Is PRG secure? One track is to leverage the previous definition of “appears to be random” and interpret PRG security as computational indistinguishability from a true random source under statistical tests. A formal formulation (A Graduate Course in Applied Cryptography Attack Game 3.1): A PRG is secure if the adversary A’s advantage (\(Adv(A, G) = |P(\hat{b}=1|challenger\ sends\ G(k))-\frac{1}{2}|\)) is negligible for all efficient statistical tests.

An alternative (actually can be proved equivalent to the other) track is that PRG has to be next-bit-unpredictable where unpredictability can be formulated as following (A Graduate Course in Applied Cryptography 3.5 Attack Game 3.2): A PRG is predictable if there exists an efficient prediction algorithm \(A\) (given PRG output at indicies \(0 \leq i \leq L-1\) and output next bit) for the adversary s.t. its advantage \(Adv(A, G) = |P(A(G(k)_{0,1,\ldots,L-1})=G(k)_{L})-\frac{1}{2}|\geq \epsilon\), where \(\epsilon\) is a non-negligible value (practically/not rigirously, (non-)negligilble can be intepreted as a small scalar, e.g., non-negligible \(\epsilon=2^{-30}\), negligible \(\epsilon=2^{-100}\)). Similarly, a PRG is unpredicatable if the advantage is less than a negligible.

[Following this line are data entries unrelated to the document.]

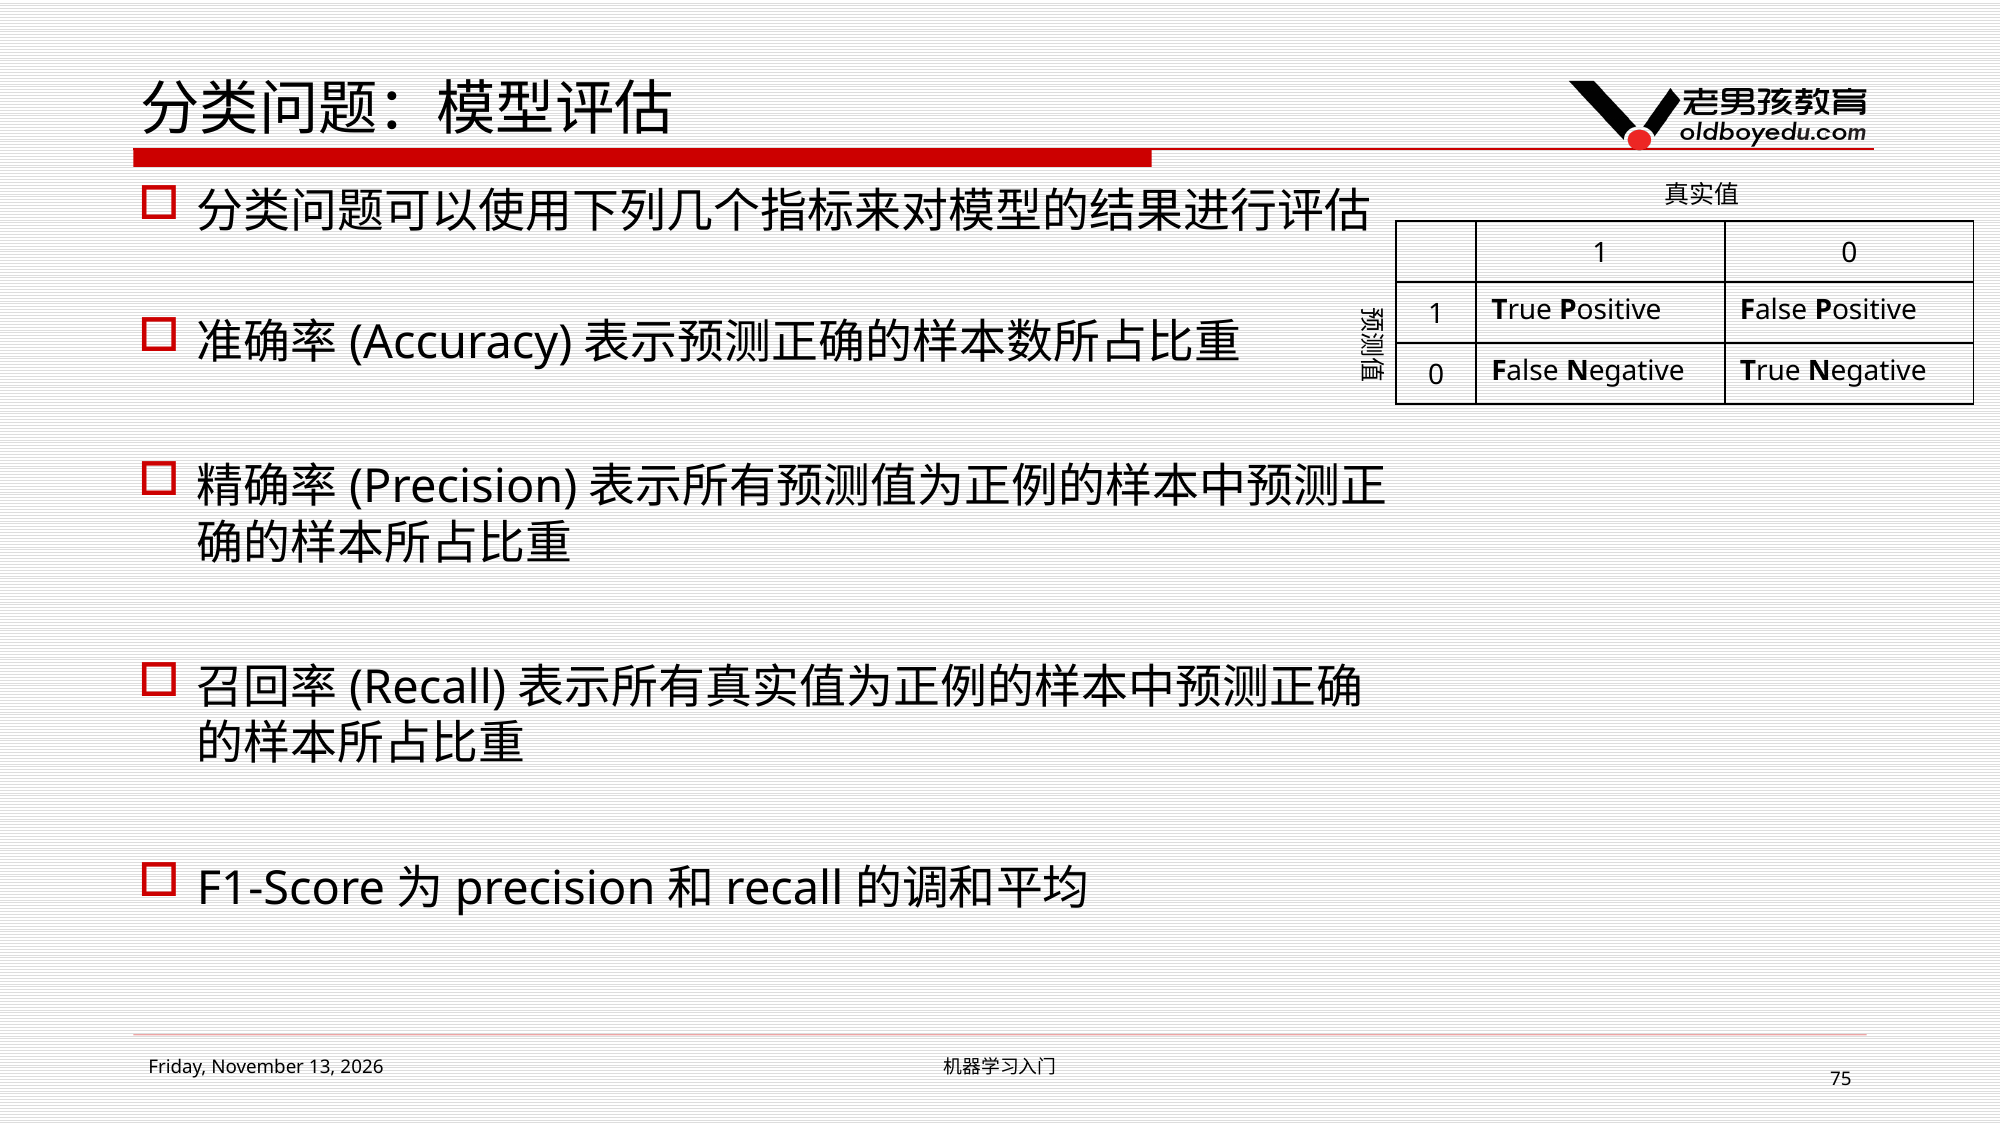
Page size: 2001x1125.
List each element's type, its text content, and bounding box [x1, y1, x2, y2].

table_cell 1 [1397, 283, 1475, 342]
slide_number 75 [1433, 1058, 1867, 1103]
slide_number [133, 1046, 567, 1103]
table_cell 0 [1397, 344, 1475, 403]
table_cell True Negative [1726, 344, 1973, 403]
table_cell False Positive [1726, 283, 1973, 342]
footer 机器学习入门 [683, 1046, 1317, 1103]
table_cell True Positive [1477, 283, 1724, 342]
table_header 0 [1726, 222, 1973, 281]
text_box 预测值 [1335, 292, 1396, 409]
title 分类问题：模型评估 [125, 50, 1876, 149]
table_header 1 [1477, 222, 1724, 281]
text_box 真实值 [1650, 170, 1756, 216]
table_header [1397, 222, 1475, 281]
table_cell False Negative [1477, 344, 1724, 403]
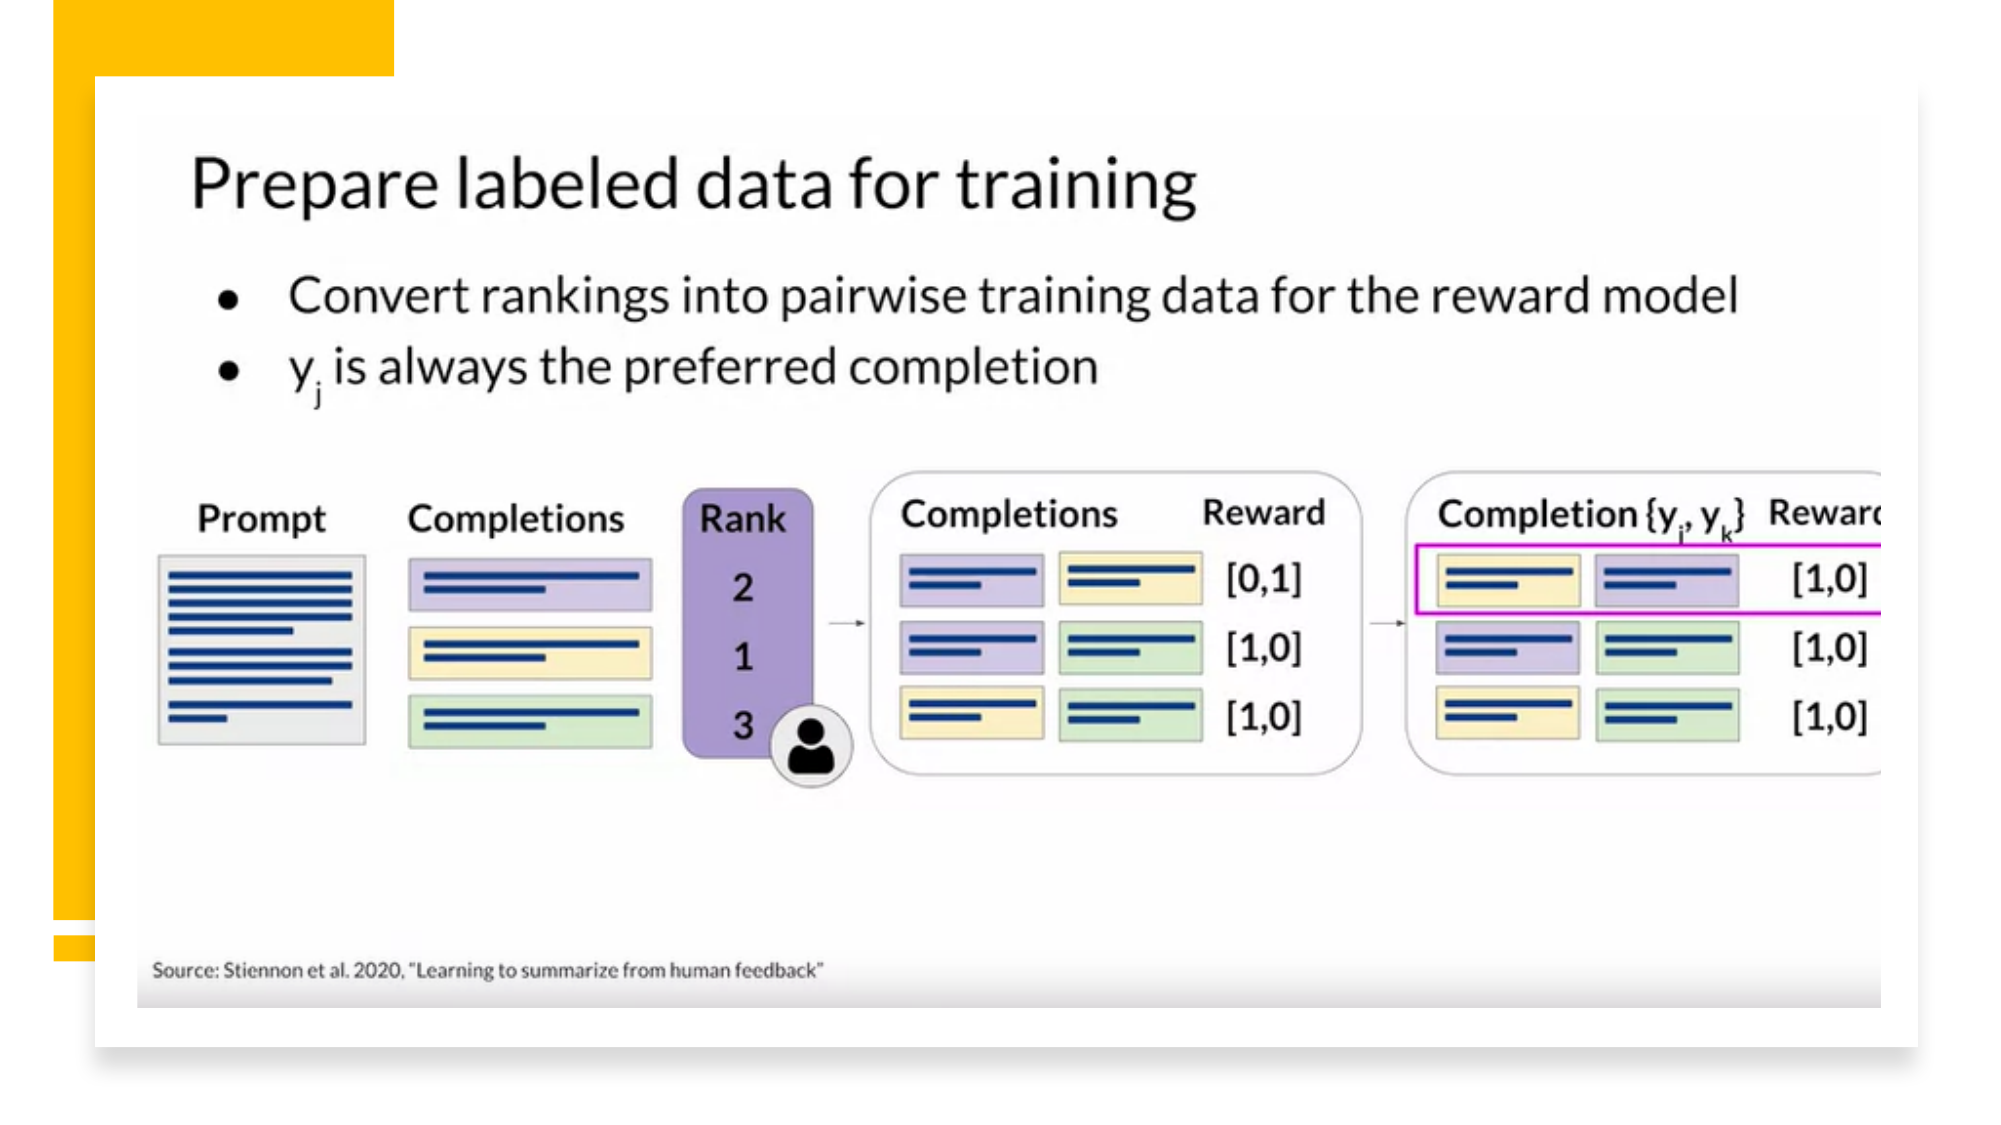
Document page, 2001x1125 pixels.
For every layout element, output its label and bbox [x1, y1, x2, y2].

text_box [0, 0, 2000, 1125]
text_box [94, 75, 1919, 1048]
text_box [0, 310, 137, 652]
list [137, 115, 1881, 1008]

Note that for both tracks above to justify a secure PRG, we actually allow a tiny leakage of information. Therefore, perfect security no longer holds for the corresponding ciphers and we need an alternative security definition for ciphers against a computationally bounded adversary. That gives us semantic security, weaker yet practical: instead of enforcing strict equality as in perfect security, we only need them to be close enough, i.e., \(|P_{k\in K}(E_{k}(m_{1})=c) - P_{k\in K}(E_{k}(m_{2})=c)| \leq \epsilon\). A more vivid/practical formulation is again via an attack game as in A Graduate Course in Applied Cryptography 2.2.2 Attack Game 2.1. For a given cipher \(\mathcal{E}=\{E,D\}\) over \((K, M, C)\), experiement \(b \in \{0,1\}\):

  • Adversary A chooses \(m_{0}, m_{1} \in \mathcal{M}\) where \(\|m_{0}\|=\|m_{1}\|\).
  • The challenger computes \(k \in K, c = E_{k}(m_{b})\) and sends c to A.
  • A decides \(\hat{b}\in\{0,1\}\)

A cipher \(\mathcal{E}\) is said to be semantically secure if for all efficient adversaries, the advantage \(Adv(A, \mathcal{E}) = \lvert P(W_{0})-P(W_{1})\rvert\leq\epsilon\) where we denote \(W_{b}\) as the event that A outputs 1 in experiment b. Such formulation is equivalent to Indistinguishability under Chosen Plaintext Attack (IND-CPA) in symmetric case (IND-CPA can also be applied to public key crypto).